Many views and comments have been heard about whether the two exams should be abolished or not and the DPM invites more views on the matter. Yes, we can go on listening to more views while the children and the young students involved grope around in the darkness of uncertainties surrounding their future with the teachers unable to give any help or assurance.
Views are easy to come by. What we lack is expert findings based on research and ground experience with the kids and students. Is the education policy of the nation to be based on popular views, majority vies that will make people happy and support the government even if the future of the Malaysian children is endangered by shortsightedness and political convenience?
I feel strongly that we should be guided by the views of professional educationists from all over the world as contained in learned journals and magazines. What bothers the public most, it seems to me, is not the examinations but the kind of questions asked, the nature of alternatives given in the objective tests, and the quality of teaching that goes into preparing the students for the examination. When the questions asked are so narrow and subject-specific or, on the other hand, too general such that the alternatives given from which to select an answer are so vague and overlapping, the student will surely become confused. UPSR examination must surely be more on testing the IQ and ability to discern between right and wrong (ethics), possible and impossible , logic and illogical. facts and fiction. It must be aimed at bringing out the children's understanding and grasp of the life and the world.

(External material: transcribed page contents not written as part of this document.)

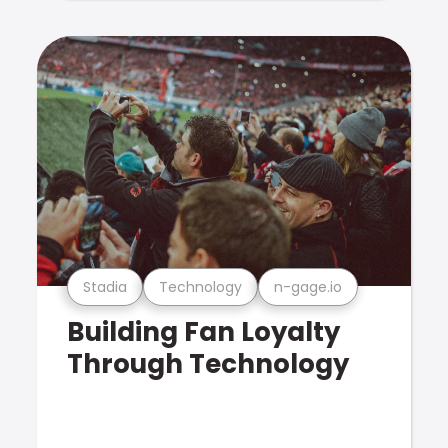
Stadia
Technology
n-gage.io
Building Fan Loyalty
Through Technology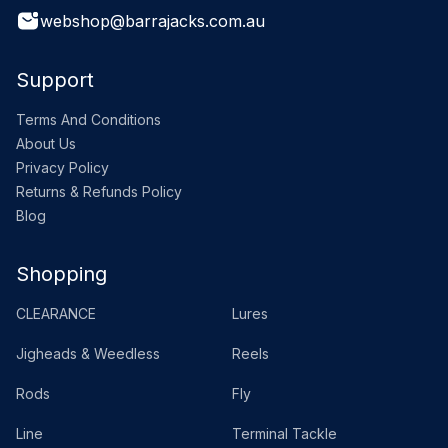
webshop@barrajacks.com.au
Support
Terms And Conditions
About Us
Privacy Policy
Returns & Refunds Policy
Blog
Shopping
CLEARANCE
Lures
Jigheads & Weedless
Reels
Rods
Fly
Line
Terminal Tackle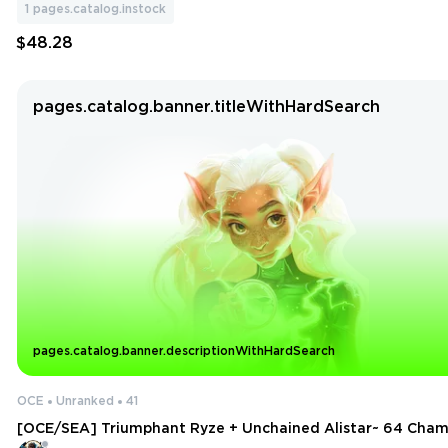
1
pages.catalog.instock
$48.28
pages.catalog.banner.titleWithHardSearch
pages.catalog.banner.descriptionWithHardSearch
OCE
Unranked
41
[OCE/SEA] Triumphant Ryze + Unchained Alistar~ 64 Champ
ns~ 5 Legendary+91 Icons ~ 10 Matches Played [Ranked Unl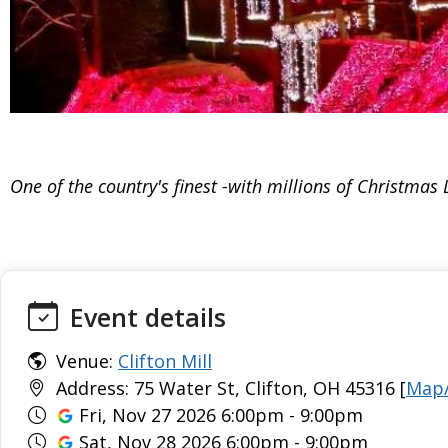
One of the country's finest -with millions of Christmas L
Event details
Venue:
Clifton Mill
Address: 75 Water St, Clifton, OH 45316 [
Map/
Fri, Nov 27 2026 6:00pm - 9:00pm
Sat, Nov 28 2026 6:00pm - 9:00pm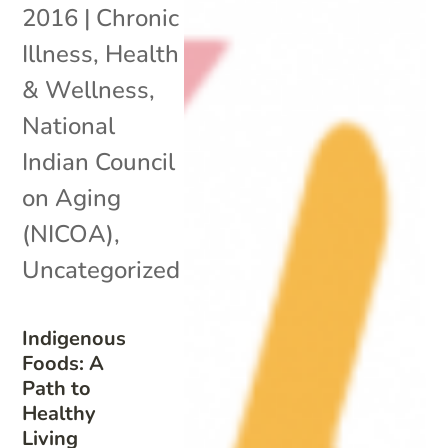
2016
|
Chronic
Illness
,
Health
& Wellness
,
National
Indian Council
on Aging
(NICOA)
,
Uncategorized
Indigenous
Foods: A
Path to
Healthy
Living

Can such an evaluation be done by the school itself? Yes but sooner or later the school's own standard will prevail or be imposed and you cannot compare the achievement of students in various schoois on the basis of some common criteria. We also have vernacular schools which impose their own priorities and standards. How will you be able to compare the achievement of these UPSR level students on a national basis?
The same can be said for allowing schools to arrange their own PMR level examination. The implication is greater for streaming begins after PMR and a wrong selection will have disastrous effect on the children's education. Even with a nationally standardized examination, the wrong streaming of children can happen resulting in children with no interest in science being forced to go into that stream. Imagine what can happen if a school is given the full authority to select students for the science and arts stream. It might take the heat away from the central authority now responsible but it will not help the students to pursue studies in the field where they have a greater potential to achieve.
In conclusion, I wonder if the continuation or abolition of the UPSR and PMR is the right issue to debate at all. The more pressing issue is on the all-consuming emphasis given to the examinations and what is actually evaluated by the two exams, whether they help evaluate the total personality and capability of the children or just their ability to learn things by rote. Our basic concern today is that school children don't seem to be able to think for themselves and that our education system is not geared towards creating individuals who can think both logically and creatively. Teachers just teach and don't help to develop the personality and mental capability of the children. Leaving the evaluation of their progress to the individual schools will just perpetuate this type of teaching and not arrest the tendency to produce little zombies that will later cause more problems to the nation instead of becoming agents of change and progress.